(INFORMATION PROVIDED begins)

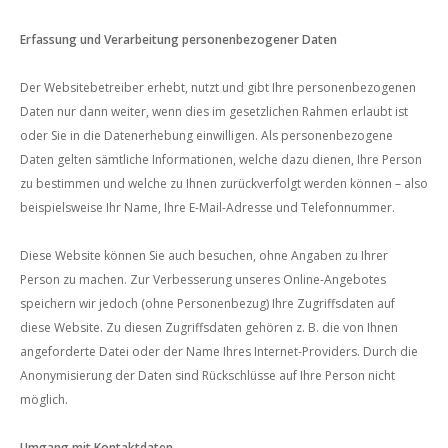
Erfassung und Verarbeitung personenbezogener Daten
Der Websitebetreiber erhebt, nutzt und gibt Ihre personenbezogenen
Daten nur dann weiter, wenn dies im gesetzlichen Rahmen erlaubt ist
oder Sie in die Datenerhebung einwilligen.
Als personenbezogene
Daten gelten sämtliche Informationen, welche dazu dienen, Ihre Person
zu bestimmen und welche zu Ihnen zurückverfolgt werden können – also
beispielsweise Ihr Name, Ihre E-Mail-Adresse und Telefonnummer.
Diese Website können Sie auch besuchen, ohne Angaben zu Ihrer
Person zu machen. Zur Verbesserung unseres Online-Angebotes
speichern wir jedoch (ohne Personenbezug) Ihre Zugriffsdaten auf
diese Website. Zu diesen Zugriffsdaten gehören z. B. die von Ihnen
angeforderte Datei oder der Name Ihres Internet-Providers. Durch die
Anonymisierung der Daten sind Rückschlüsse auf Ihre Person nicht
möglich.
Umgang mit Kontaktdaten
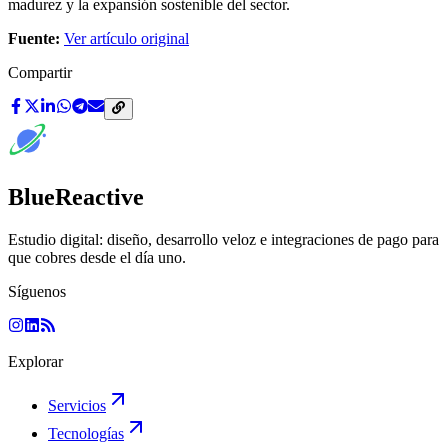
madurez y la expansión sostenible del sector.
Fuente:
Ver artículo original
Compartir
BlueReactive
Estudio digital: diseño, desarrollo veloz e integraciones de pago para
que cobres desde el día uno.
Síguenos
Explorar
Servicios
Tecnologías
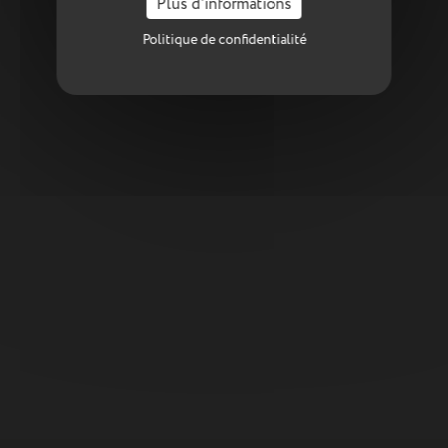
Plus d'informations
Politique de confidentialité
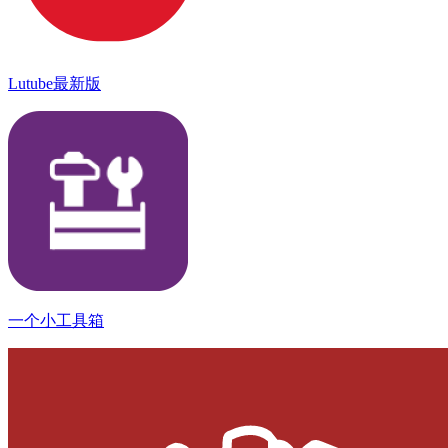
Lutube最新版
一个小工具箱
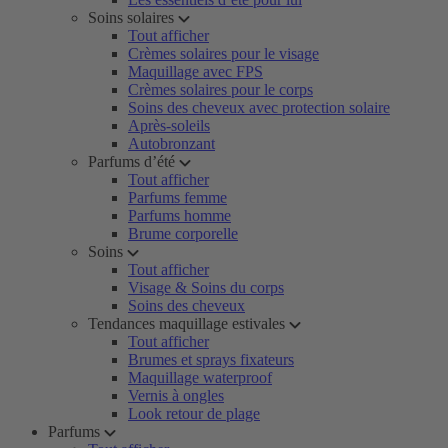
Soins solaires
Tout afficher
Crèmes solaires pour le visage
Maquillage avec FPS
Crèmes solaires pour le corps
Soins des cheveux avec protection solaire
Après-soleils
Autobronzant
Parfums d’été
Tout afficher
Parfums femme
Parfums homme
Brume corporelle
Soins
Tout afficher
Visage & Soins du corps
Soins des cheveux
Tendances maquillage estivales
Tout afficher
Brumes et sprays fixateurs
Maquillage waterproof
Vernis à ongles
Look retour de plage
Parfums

(INFORMATION PROVIDED ends)

# [INSTRUCTIONS TO FOLLOW]
Word for word, give the entries back in full; the pictures do not belong in the copy.

# [EXERCISE OUTPUT]
Erfassung und Verarbeitung personenbezogener Daten
Der Websitebetreiber erhebt, nutzt und gibt Ihre personenbezogenen
Daten nur dann weiter, wenn dies im gesetzlichen Rahmen erlaubt ist
oder Sie in die Datenerhebung einwilligen.
Als personenbezogene
Daten gelten sämtliche Informationen, welche dazu dienen, Ihre Person
zu bestimmen und welche zu Ihnen zurückverfolgt werden können – also
beispielsweise Ihr Name, Ihre E-Mail-Adresse und Telefonnummer.
Diese Website können Sie auch besuchen, ohne Angaben zu Ihrer
Person zu machen. Zur Verbesserung unseres Online-Angebotes
speichern wir jedoch (ohne Personenbezug) Ihre Zugriffsdaten auf
diese Website. Zu diesen Zugriffsdaten gehören z. B. die von Ihnen
angeforderte Datei oder der Name Ihres Internet-Providers. Durch die
Anonymisierung der Daten sind Rückschlüsse auf Ihre Person nicht
möglich.
Umgang mit Kontaktdaten
madurez y la expansión sostenible del sector.
Fuente:
Ver artículo original
Compartir
BlueReactive
Estudio digital: diseño, desarrollo veloz e integraciones de pago para
que cobres desde el día uno.
Síguenos
Explorar
Servicios
Tecnologías
Plus d'informations
Politique de confidentialité
Lutube最新版
一个小工具箱
Soins solaires
Tout afficher
Crèmes solaires pour le visage
Maquillage avec FPS
Crèmes solaires pour le corps
Soins des cheveux avec protection solaire
Après-soleils
Autobronzant
Parfums d’été
Tout afficher
Parfums femme
Parfums homme
Brume corporelle
Soins
Tout afficher
Visage & Soins du corps
Soins des cheveux
Tendances maquillage estivales
Tout afficher
Brumes et sprays fixateurs
Maquillage waterproof
Vernis à ongles
Look retour de plage
Parfums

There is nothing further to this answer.